How-to guide
How to extract audio from a WEBM file
WEBM is Google's open video container — what you get from YouTube downloaders, OBS screen captures, WebRTC recordings and every Googly product that spits out a .webm file. VideoSplit handles it natively, which makes sense: it is the web's video format and we are a web tool.
WEBM audio is usually Opus or Vorbis, both of which the browser decodes with no extra plugin. Because WEBM is already a web-native format, extraction is noticeably faster than MP4 on the same CPU.
Step-by-step
- Open VideoSplit.io. Any modern browser. WEBM decoding is built into the Web Audio API, so there is nothing to install.
- Drop your .webm file onto the page. Drag and drop, or click the upload button. File size is only limited by your browser's available memory.

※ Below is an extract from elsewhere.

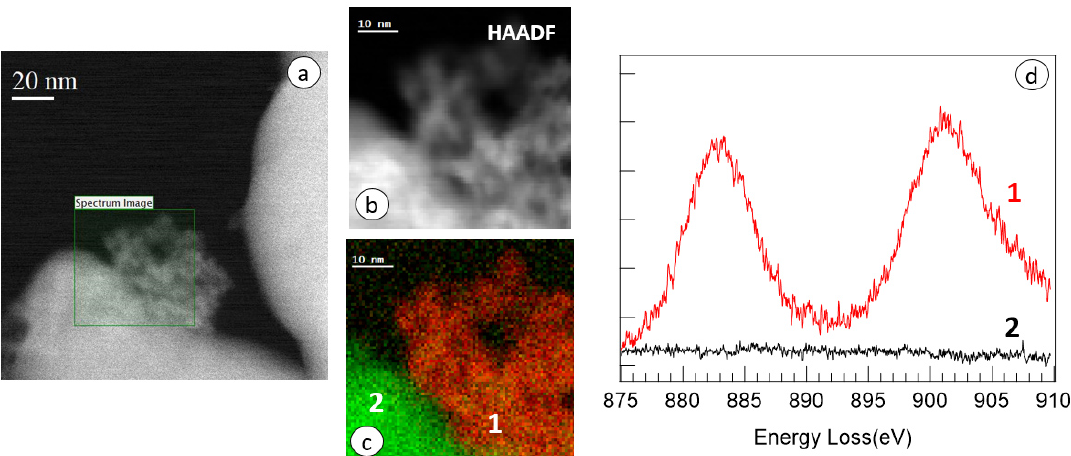
Figure 8. ( a ) High-angle annular dark field (HAADF) image of the ZnO:Ce 2% sample showing the spectrum imaging (SI) area. ( b ) HAADF image simultaneously recorded to the electron energy loss spectroscopy (EELS) acquisition. ( c ) Chemical map, the area in red being where Ce is present. ( d ) EELS spectra extracted from area 1 and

- Pick WAV or MP3. WAV preserves the Opus source decoded to 48 kHz PCM. MP3 re-encodes to a 320 kbps lossy file — cleaner than most YouTube direct downloads.

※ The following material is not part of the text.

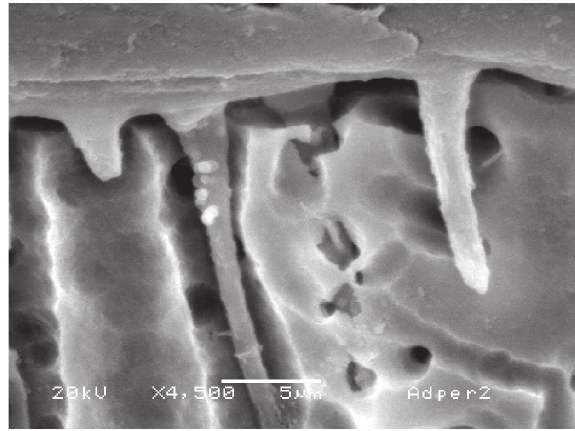
Figure 10- The strong self-etching systems may result in long and funnel-shaped resin tags due to their aggressiveness. This image was obtained using Adper Prompt L-Pop, which has a pH of 0.8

- Download the extracted audio. Saves with the .wav or .mp3 extension.
Tips for better results
- OBS saves WEBM with a single audio mixdown by default; extraction is a one-click job on these.
- YouTube DASH fragments sometimes come through as WEBM audio-only — those decode instantly since there is no video stream to skip.
- If the WEBM was recorded with an interrupted network (common with WebRTC), the audio may be shorter than the video; VideoSplit honours the audio track length.